From the passage on gold and market predictions, set down the words between "In my opinion, allowing" and "long-term savings plan.", inclusive.

(EXERCISE PASSAGE):
● ● ● ● ● ● ●

The simple answer is, those predicting extremes have a very low likelihood of being right… but the rewards for those who are willing to predict extremes are much higher than for those who are somewhere in the middle of the road when it comes to optimism or pessimism. No one signs up for a newsletter whose ads trumpet caution or skepticism or patience, they sign up because the story of either boom or collapse is enticing enough to make them pull out their credit card.

I don’t know which way the wind is blowing. Right I think now the markets are awash with optimism, priced for tax cuts and deregulation and reinvigorated growth and some small acceleration in inflation. Whether or not that ends up being good for gold probably depends on how inflationary things become, and whether people begin to lose faith in the US$ as the basic unit of reserve and exchange in the world… I’d say that even with a highly unpredictable President, the safe bet is probably that things will keep going along as they have been, with increasing debt and ups and downs in economic growth. I sway a bit to the pessimistic right now because the market is richly valued, and because the potential for large-scale uncertainty or shock seems very high (presidential tweeting, resurgent wars in the Middle East, confrontation with China, you name it), so I keep what is probably an above-average allocation to gold, personally… but I will be better off, on balance, if gold goes to $250, because that probably will mean that things are happy and placid and inflation is under control and global currencies and trade relationships are not collapsing.

In my opinion, allowing yourself to have any certainty about what direction the world or the markets will take over the next few years is just a recipe for allowing your portfolio to be dominated by your emotional response to an over-informed and under-wisdomed world. Diversification and patience are the only things I can routinely fall back on — though I do have more cash in my portfolio than usual, and physical gold (and silver) is a meaningful part of my long-term savings plan.

● ● ● ● ● ● ●

(RECORDED DATA):
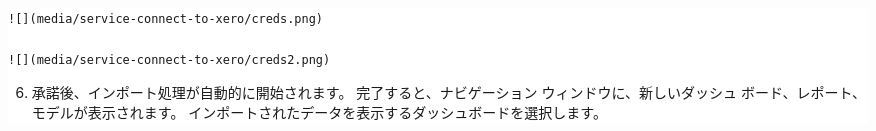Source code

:     ![](media/service-connect-to-xero/creds.png)
   
    ![](media/service-connect-to-xero/creds2.png)
6. 承諾後、インポート処理が自動的に開始されます。 完了すると、ナビゲーション ウィンドウに、新しいダッシュ ボード、レポート、モデルが表示されます。 インポートされたデータを表示するダッシュボードを選択します。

● ● ● ● ● ● ●

(ANSWER BOX):
In my opinion, allowing yourself to have any certainty about what direction the world or the markets will take over the next few years is just a recipe for allowing your portfolio to be dominated by your emotional response to an over-informed and under-wisdomed world. Diversification and patience are the only things I can routinely fall back on — though I do have more cash in my portfolio than usual, and physical gold (and silver) is a meaningful part of my long-term savings plan.